US Postal has slated more local and regional post offices for cut-backs and closures in 2013.

The Miller family have serviced the route for nearly 70 years, Johnny's dad Lexie Miller having started in 1944. Johnny started on the route in 1967 helping his dad.

When Lexie started in 1944, he delivered part of his route with a car, but many of the roads were unimproved following a creek-bed, and he used a horse and buggy to make the long trip.

"Some days it took from early morning to dark to get it done," Johnny said.

"During the early days we would get groceries and goods for some customers who didn't have transportation or even haul them to the store," but that changed with the tightening of regulations.

"My dad (Lexie) was the greatest for helping people. He thought it was part of the job," Johnny said.

Johnny (shown left) said some customers would sometimes complain, often blaming him for not getting their mail.

"We use to deliver the Parkersburg News daily, and sometimes they wouldn't get their paper out on time to hit the mail," he said, and customers would call his house, asking "Where's my paper?"

"When people wouldn't get their checks, some of them would blame me," he said. "I bet it fell down between the seat," they'd say.

"Really, most of the customers over the years were great, respectful people of that Greatest Generation.
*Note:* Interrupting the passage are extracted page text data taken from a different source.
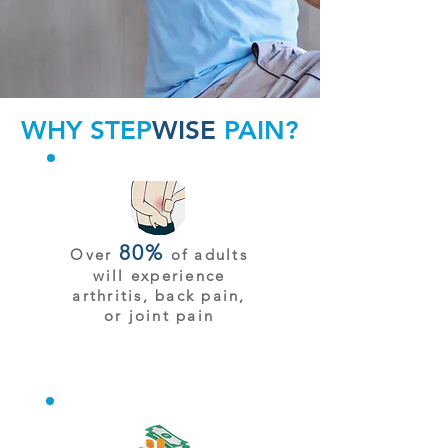
WHY STEP
WISE
PAIN?
80%
Over
of adults
will experience
arthritis, back pain,
or joint pain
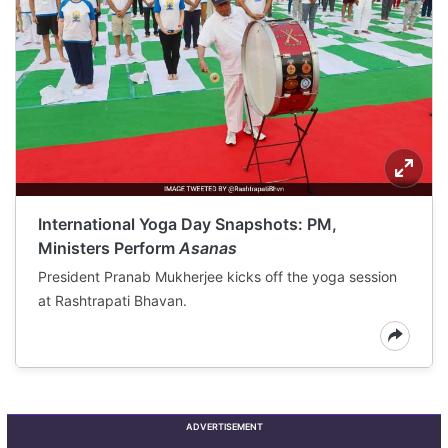
International Yoga Day Snapshots: PM,
Ministers Perform
Asanas
President Pranab Mukherjee kicks off the yoga session
at Rashtrapati Bhavan.
ADVERTISEMENT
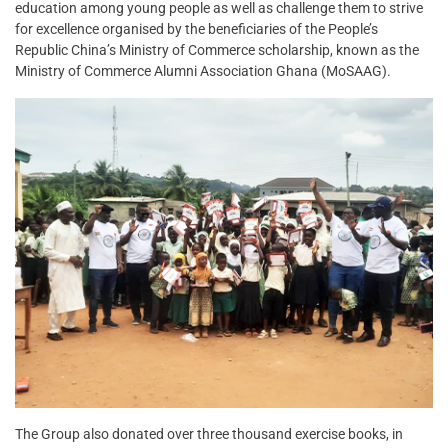
education among young people as well as challenge them to strive
for excellence organised by the beneficiaries of the People’s
Republic China’s Ministry of Commerce scholarship, known as the
Ministry of Commerce Alumni Association Ghana (MoSAAG).
The Group also donated over three thousand exercise books, in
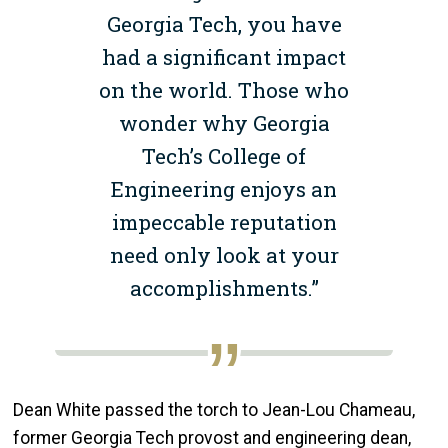
Georgia Tech, you have
had a significant impact
on the world. Those who
wonder why Georgia
Tech’s College of
Engineering enjoys an
impeccable reputation
need only look at your
accomplishments.”
Dean White passed the torch to Jean-Lou Chameau,
former Georgia Tech provost and engineering dean,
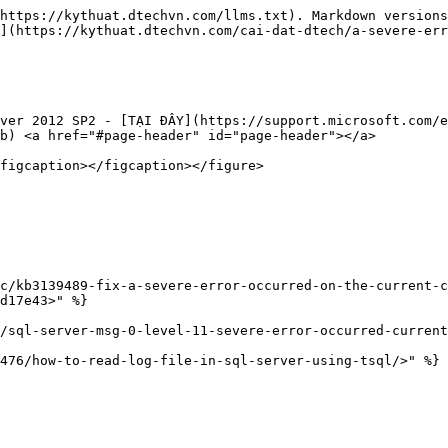
https://kythuat.dtechvn.com/llms.txt). Markdown versions
](https://kythuat.dtechvn.com/cai-dat-dtech/a-severe-err
ver 2012 SP2 - [TẠI ĐÂY](https://support.microsoft.com/e
b) <a href="#page-header" id="page-header"></a>

figcaption></figcaption></figure>

c/kb3139489-fix-a-severe-error-occurred-on-the-current-
d17e43>" %}

/sql-server-msg-0-level-11-severe-error-occurred-current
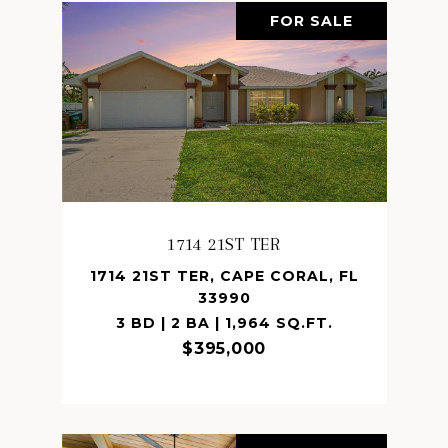
FOR SALE
1714 21ST TER
1714 21ST TER, CAPE CORAL, FL
33990
3 BD | 2 BA | 1,964 SQ.FT.
$395,000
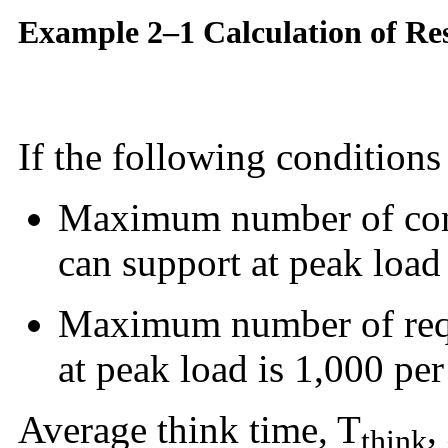
Example 2–1 Calculation of Re
If the following conditions 
Maximum number of con
can support at peak load 
Maximum number of req
at peak load is 1,000 pe
Average think time, T
,
think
It was a big responsibility that required a lot of dedication."

Miller said he learned the routines of people along the route, often stopping to have a chat. He ran on to situations that proved fatal for some of them.

Johnny Miller (left) and his dad, Lexie Miller
each received recognition for years of service

"A well tender Claude Davis always parked at the same spot at the Joker church to walk around Rattlesnake to his wells. "I went by and knew that he should have made his rounds, and then returned to find his truck still there," Johnny said.

"I knew something was wrong, and got some family members to walk around the ridge with me, to find him dead," he said. Another time he ran on to a well-known imbiber who had driven his vehicle in Annamoriah Creek and drowned.

"Johnny," whose real name is Arnold Lee Miller, married Wanda Starcher in 1960 (shown left). They have six sons, 14 grandchildren and six great-grandchildren.

Over the years, most of his sons have lived in the same holler, with many of the locals calling it "Millerville," not far from the Village of Hur.

Johnny says a real turning point in his life was over 30 years ago when he nearly died from drinking alcohol, suffering from alcoholism. "I went into DTs, and the doctor said if I continued to drink I would soon die."

He says finding Christ was an answer to his drinking problem, "The desire to drink and smoke cigarettes left me."

A long-time member of the Apostolic Faith Tabernacle at Cabot Station, he is now the pastor.

While US Postal is cutting thousands of rural post offices, for many rural families in Appalachia, the mail man and the post office has been an important connection to the greater world.

Still, many rural residents look down the road for the mailman to get a letter today.